### What you are asked to do
Every line of the listing that contains the word "lines" is to be copied out.

### Records provided
☆ ☆ ☆
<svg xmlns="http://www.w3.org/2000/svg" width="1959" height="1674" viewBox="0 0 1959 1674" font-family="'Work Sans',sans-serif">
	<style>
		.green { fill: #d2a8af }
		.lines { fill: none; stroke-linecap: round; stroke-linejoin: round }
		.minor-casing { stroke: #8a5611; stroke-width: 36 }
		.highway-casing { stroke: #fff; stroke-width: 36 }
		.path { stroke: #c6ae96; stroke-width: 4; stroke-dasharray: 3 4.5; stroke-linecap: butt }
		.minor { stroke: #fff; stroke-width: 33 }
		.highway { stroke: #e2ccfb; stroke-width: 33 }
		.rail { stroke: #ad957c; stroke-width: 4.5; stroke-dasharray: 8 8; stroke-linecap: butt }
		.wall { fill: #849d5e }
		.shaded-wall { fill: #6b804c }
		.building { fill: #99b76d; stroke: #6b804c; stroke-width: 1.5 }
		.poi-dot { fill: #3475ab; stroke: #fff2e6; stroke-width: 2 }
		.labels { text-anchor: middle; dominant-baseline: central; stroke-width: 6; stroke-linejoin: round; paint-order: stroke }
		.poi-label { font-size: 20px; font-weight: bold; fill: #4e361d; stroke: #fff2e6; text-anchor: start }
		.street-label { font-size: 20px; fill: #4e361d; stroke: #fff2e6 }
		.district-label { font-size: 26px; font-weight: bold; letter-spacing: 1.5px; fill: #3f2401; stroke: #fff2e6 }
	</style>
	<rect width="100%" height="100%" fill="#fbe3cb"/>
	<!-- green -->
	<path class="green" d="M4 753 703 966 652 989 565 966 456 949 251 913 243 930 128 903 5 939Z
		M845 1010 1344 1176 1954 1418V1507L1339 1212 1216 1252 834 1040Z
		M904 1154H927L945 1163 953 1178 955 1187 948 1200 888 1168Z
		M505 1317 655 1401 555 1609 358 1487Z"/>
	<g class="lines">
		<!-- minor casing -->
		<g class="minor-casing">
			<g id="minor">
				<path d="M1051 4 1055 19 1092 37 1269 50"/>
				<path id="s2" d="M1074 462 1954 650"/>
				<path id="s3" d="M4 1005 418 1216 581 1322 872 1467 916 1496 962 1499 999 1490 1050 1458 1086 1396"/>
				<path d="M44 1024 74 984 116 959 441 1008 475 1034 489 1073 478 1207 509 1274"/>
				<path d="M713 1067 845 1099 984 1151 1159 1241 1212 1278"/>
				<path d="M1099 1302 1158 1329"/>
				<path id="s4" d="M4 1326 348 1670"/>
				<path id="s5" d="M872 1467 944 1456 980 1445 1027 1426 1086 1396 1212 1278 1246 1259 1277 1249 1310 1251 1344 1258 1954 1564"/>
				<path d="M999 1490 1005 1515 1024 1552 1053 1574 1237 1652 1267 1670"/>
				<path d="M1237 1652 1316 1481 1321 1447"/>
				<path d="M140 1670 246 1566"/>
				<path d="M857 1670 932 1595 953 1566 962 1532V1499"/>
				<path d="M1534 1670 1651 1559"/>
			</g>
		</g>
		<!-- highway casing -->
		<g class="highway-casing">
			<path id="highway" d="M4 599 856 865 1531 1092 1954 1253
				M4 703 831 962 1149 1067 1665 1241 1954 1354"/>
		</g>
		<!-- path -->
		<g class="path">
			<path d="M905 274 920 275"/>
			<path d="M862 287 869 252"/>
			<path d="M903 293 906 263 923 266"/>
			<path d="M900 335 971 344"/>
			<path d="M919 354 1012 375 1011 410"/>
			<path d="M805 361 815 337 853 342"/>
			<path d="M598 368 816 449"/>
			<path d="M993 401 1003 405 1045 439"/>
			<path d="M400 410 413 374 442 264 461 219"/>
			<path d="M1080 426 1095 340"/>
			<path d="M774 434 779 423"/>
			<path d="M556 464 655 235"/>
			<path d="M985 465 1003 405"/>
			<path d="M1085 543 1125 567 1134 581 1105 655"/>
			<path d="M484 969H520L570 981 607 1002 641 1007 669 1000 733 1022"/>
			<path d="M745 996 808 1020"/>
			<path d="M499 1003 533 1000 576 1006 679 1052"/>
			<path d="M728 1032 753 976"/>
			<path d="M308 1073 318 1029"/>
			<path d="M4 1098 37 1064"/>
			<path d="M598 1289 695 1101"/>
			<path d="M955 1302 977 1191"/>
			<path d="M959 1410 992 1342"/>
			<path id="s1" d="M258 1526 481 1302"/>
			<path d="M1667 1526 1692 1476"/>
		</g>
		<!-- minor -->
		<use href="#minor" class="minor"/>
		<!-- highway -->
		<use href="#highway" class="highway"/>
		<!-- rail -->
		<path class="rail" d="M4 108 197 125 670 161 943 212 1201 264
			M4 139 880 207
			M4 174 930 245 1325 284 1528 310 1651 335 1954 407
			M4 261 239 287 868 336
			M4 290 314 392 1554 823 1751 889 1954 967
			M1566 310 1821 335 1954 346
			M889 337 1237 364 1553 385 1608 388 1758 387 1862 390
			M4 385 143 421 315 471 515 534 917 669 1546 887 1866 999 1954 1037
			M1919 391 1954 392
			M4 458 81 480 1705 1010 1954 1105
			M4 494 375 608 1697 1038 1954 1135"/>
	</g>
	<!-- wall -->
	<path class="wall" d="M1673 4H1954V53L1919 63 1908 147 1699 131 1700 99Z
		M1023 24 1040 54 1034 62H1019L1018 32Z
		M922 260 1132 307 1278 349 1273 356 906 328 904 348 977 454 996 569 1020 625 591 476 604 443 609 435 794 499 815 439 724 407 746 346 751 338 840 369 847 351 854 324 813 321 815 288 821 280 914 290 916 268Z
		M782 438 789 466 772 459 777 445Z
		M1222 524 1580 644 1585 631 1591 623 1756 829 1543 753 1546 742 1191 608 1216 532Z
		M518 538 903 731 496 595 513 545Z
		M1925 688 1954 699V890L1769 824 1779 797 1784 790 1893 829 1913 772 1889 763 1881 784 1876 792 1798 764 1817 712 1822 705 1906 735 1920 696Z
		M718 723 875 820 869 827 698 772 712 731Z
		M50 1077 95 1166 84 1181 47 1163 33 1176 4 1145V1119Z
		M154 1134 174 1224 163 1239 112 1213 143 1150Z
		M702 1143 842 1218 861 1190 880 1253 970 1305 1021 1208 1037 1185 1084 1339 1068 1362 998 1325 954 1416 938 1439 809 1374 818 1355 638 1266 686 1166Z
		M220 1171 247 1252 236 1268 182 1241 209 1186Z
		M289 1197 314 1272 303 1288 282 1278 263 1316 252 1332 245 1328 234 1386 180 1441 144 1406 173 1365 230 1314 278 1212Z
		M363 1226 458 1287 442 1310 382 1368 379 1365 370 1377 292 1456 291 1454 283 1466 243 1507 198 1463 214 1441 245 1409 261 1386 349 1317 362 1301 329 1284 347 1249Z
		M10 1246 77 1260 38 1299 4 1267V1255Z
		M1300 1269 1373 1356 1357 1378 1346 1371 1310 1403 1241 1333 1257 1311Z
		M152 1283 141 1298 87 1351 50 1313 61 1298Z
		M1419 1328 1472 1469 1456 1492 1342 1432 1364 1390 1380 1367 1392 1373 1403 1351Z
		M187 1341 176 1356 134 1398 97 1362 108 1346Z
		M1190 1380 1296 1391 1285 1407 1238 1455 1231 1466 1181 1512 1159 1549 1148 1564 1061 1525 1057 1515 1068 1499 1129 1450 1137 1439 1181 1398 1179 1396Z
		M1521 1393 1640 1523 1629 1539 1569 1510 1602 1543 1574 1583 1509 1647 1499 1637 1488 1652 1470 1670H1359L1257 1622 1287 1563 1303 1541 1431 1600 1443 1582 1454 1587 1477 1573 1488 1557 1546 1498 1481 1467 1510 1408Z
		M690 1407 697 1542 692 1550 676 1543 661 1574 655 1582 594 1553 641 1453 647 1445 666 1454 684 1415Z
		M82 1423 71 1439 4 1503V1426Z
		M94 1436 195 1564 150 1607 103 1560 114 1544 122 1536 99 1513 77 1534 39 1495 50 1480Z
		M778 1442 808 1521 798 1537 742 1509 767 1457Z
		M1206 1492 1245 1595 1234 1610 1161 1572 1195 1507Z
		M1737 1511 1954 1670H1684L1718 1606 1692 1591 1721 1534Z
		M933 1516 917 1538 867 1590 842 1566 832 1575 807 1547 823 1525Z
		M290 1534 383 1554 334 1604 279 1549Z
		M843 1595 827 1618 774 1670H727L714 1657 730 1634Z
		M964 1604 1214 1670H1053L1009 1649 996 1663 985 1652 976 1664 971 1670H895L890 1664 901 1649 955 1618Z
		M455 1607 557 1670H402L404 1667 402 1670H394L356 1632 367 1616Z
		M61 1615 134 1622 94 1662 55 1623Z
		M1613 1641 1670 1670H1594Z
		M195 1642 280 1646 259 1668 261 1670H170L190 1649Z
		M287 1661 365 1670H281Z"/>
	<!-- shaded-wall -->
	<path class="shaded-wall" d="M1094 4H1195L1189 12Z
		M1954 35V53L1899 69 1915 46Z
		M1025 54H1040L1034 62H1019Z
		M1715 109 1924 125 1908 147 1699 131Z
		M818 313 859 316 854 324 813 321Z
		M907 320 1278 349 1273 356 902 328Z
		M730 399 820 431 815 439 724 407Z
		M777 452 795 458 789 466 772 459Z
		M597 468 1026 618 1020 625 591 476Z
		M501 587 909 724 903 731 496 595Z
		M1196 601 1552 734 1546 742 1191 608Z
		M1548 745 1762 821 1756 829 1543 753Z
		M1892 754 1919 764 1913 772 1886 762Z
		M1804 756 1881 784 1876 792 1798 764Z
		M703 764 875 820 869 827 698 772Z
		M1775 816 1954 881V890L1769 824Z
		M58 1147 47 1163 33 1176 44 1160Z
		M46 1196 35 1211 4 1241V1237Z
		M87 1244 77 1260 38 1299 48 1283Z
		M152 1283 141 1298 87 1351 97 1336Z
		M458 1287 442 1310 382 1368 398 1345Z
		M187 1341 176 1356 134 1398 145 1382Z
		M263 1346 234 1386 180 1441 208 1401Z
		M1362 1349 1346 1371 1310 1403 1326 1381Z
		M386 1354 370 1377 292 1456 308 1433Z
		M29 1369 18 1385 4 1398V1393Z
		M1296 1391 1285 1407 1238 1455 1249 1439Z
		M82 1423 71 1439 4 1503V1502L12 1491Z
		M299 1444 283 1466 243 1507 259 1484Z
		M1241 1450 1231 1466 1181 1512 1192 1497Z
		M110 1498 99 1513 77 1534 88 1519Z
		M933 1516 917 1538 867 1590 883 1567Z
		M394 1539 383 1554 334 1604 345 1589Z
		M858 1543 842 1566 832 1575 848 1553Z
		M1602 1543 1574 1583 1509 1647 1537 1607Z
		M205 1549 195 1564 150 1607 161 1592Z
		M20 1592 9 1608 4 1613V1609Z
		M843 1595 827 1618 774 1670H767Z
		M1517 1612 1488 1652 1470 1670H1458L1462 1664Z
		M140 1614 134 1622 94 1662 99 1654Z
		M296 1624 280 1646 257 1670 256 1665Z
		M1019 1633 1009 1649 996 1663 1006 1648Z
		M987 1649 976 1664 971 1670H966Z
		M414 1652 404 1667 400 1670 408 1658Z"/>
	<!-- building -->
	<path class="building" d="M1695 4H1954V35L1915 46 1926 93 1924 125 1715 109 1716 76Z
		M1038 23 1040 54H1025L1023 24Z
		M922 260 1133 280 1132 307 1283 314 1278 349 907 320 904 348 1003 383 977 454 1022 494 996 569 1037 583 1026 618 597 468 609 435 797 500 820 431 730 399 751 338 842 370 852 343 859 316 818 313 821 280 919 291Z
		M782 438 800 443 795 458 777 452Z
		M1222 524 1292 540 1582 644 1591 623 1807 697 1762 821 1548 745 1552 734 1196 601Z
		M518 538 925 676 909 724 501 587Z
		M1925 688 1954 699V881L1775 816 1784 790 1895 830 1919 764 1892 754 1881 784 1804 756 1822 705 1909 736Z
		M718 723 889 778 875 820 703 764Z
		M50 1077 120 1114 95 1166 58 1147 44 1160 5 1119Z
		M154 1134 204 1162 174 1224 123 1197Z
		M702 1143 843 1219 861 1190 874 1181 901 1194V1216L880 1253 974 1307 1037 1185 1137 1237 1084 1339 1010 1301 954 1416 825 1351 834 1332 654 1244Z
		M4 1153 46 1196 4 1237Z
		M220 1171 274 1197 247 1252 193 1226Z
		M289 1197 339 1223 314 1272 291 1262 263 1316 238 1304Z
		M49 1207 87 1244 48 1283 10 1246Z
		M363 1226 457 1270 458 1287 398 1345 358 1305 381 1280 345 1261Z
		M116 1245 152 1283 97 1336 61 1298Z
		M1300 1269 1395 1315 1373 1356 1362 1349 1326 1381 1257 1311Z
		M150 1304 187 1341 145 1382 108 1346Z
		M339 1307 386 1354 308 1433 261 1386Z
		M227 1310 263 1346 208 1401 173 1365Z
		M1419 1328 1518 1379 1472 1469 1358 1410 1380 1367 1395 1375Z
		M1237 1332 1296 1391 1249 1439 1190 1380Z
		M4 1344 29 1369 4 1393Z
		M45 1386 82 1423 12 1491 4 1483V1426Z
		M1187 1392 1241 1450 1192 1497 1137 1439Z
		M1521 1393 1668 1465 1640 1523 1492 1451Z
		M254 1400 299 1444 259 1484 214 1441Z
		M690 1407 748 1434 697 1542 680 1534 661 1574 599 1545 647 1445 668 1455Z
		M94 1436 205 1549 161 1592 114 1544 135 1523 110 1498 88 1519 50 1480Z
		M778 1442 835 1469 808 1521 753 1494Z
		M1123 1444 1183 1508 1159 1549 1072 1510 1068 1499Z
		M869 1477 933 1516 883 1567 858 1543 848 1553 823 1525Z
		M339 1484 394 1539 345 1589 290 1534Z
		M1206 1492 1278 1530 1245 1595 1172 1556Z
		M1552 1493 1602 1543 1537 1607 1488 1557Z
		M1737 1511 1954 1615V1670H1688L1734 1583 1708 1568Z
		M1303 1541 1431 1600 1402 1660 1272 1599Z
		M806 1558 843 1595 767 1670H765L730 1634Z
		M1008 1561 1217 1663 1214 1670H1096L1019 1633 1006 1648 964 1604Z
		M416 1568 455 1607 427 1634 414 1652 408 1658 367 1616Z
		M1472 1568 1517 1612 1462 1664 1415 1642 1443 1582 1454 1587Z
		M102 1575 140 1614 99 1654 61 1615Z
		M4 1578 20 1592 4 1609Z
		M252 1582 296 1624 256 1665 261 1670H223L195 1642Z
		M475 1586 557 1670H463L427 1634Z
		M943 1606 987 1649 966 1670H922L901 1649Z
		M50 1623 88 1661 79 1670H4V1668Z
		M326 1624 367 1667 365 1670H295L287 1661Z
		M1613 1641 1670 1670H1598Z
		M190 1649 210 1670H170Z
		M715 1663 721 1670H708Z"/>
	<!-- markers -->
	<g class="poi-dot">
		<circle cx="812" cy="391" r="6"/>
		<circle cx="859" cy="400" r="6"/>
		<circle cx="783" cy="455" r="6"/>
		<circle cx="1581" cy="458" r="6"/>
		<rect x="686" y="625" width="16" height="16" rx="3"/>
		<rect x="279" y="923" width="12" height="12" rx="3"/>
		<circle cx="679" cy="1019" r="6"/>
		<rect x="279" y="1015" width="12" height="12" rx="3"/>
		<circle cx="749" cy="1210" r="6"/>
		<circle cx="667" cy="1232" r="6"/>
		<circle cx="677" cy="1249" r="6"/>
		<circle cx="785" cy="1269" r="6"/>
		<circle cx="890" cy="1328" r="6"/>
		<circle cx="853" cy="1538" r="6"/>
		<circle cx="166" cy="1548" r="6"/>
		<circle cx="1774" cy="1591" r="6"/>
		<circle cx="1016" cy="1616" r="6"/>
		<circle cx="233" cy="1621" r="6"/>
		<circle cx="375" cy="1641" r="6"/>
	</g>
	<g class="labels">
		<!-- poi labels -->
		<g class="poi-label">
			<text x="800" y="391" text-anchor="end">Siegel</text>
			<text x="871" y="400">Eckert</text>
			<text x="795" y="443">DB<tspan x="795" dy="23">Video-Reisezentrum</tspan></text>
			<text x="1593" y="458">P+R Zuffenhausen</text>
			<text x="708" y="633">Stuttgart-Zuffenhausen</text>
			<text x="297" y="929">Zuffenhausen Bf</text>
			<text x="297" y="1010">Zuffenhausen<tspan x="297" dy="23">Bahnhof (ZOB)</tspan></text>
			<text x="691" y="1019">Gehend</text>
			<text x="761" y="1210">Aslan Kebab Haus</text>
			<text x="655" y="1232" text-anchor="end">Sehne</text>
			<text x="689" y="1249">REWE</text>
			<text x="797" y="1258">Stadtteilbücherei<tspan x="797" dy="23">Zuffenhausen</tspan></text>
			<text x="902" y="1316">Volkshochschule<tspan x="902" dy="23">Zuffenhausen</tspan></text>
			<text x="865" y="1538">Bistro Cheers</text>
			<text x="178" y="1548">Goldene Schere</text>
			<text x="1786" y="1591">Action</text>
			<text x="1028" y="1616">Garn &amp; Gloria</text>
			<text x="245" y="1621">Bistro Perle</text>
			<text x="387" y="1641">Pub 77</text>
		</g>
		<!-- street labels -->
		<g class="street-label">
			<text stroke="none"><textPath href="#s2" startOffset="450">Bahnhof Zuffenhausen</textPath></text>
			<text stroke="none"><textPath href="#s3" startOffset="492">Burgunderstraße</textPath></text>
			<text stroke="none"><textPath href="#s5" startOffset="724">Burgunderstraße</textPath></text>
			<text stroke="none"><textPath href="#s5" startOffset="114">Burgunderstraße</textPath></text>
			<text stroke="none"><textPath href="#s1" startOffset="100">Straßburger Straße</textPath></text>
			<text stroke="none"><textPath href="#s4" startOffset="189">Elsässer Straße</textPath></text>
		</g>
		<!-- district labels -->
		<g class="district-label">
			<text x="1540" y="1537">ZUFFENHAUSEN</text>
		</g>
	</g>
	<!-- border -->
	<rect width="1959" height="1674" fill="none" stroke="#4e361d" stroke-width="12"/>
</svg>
☆ ☆ ☆
### Reply to the task
		.lines { fill: none; stroke-linecap: round; stroke-linejoin: round }
	<g class="lines">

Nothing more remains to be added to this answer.